Le Tribunal des activités économiques de Paris a rendu un jugement le 18 décembre 2025 dans une affaire complexe de transport maritime de parfums. Un commissionnaire de transport avait confié à un voiturier l’acheminement d’un container, lequel a été dérobé à deux reprises sur le terre-plein d’un dépositaire. La question de droit portait sur l’engagement de la responsabilité du commissionnaire et l’application des plafonds d’indemnisation en l’absence de faute inexcusable du transporteur. La solution retient la responsabilité du commissionnaire mais refuse le déplafonnement de l’indemnité, limitant la réparation au plafond contractuel.
I. La responsabilité du commissionnaire engagée mais limitée par l’absence de faute inexcusable
Le tribunal rappelle que le commissionnaire de transport est garant de la perte des marchandises confiées à son substitué. La qualité de commissionnaire de la société Active Freight Management n’étant pas contestée, sa responsabilité est engagée pour les deux vols successifs. Cette solution est classique et conforme à l’article L.132-5 du code de commerce qui institue une présomption de responsabilité.

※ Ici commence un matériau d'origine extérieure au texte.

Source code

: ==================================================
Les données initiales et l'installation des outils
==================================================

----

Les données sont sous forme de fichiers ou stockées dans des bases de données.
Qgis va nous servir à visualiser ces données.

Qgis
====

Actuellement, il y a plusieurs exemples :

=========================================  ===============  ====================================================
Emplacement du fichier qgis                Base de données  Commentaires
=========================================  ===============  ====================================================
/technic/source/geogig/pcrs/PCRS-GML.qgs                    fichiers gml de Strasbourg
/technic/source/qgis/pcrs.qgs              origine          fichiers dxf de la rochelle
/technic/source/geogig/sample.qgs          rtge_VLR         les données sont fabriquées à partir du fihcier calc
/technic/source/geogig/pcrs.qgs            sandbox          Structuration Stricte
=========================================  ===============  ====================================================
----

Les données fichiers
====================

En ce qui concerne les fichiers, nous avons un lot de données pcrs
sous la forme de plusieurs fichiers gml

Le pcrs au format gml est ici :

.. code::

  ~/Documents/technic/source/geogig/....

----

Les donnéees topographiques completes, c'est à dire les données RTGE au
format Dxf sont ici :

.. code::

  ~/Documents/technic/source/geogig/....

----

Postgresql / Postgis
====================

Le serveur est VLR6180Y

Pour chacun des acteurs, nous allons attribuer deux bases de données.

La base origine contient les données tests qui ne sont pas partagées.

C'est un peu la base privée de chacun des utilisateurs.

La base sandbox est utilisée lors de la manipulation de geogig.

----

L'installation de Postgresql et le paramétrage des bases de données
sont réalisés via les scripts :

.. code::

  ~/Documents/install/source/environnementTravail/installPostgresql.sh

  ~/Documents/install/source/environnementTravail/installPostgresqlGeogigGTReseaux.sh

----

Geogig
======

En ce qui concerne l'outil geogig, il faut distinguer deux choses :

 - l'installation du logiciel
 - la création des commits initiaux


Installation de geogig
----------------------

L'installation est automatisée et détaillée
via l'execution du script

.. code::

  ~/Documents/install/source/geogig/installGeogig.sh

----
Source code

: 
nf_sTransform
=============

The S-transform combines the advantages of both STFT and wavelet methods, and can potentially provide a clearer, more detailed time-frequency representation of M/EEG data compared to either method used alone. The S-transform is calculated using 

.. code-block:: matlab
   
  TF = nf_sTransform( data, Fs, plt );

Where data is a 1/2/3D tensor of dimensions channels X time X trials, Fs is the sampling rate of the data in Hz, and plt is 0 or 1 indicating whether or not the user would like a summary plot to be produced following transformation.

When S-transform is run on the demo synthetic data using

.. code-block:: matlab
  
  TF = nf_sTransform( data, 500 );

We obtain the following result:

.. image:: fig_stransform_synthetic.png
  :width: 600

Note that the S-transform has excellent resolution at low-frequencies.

Cependant, le juge écarte la qualification de faute inexcusable invoquée par les assureurs pour déplafonner l’indemnité. Il retient que les éléments soulevés « n’établissent pas le critère d’intentionnalité » (Point 3) et qualifie la faute de simple négligence. Cette appréciation stricte de la faute inexcusable s’inscrit dans une jurisprudence exigeante, protégeant le système de plafonnement légal.
En conséquence, le tribunal applique le plafond de l’article 22.1 du contrat-type, fixant l’indemnité à 23 379,93 euros. Cette solution a une portée pratique importante car elle rappelle que le simple défaut de surveillance ne suffit pas à caractériser une faute inexcusable, même en présence de marchandises de valeur.
II. Les recours en garantie limités par l’absence de contrat et de faute démontrée
Le tribunal rejette l’appel en garantie dirigé contre la société Bolloré Logistics, dont la prestation se limitait à l’empotage. Il constate que « les allégations de fautes commises par BOLLORÉ en l’absence de retour du container à son entrepôt sont dénuées de fondement » (Point 4). Cette solution confirme que le donneur d’ordre ne peut étendre la responsabilité d’un prestataire au-delà de sa mission contractuelle.
S’agissant de la société Logistic Containers Services, le juge écarte toute responsabilité contractuelle ou délictuelle. Il relève que le voiturier « a déposé le container litigieux sur le terrain appartenant à LCS sans demander d’autorisation » (Point 5), excluant ainsi l’existence d’un contrat de dépôt. Cette solution a une valeur pédagogique car elle rappelle qu’un simple stationnement sur un terrain ne crée pas de lien contractuel.
Enfin, le tribunal condamne l’assureur du voiturier à garantir partiellement le commissionnaire, appliquant la clause de la police limitant l’indemnisation à 70% en cas de stationnement non sécurisé. La portée de cette décision est de rappeler que l’action directe du tiers lésé est limitée par les plafonds et franchises contractuels de la police d’assurance.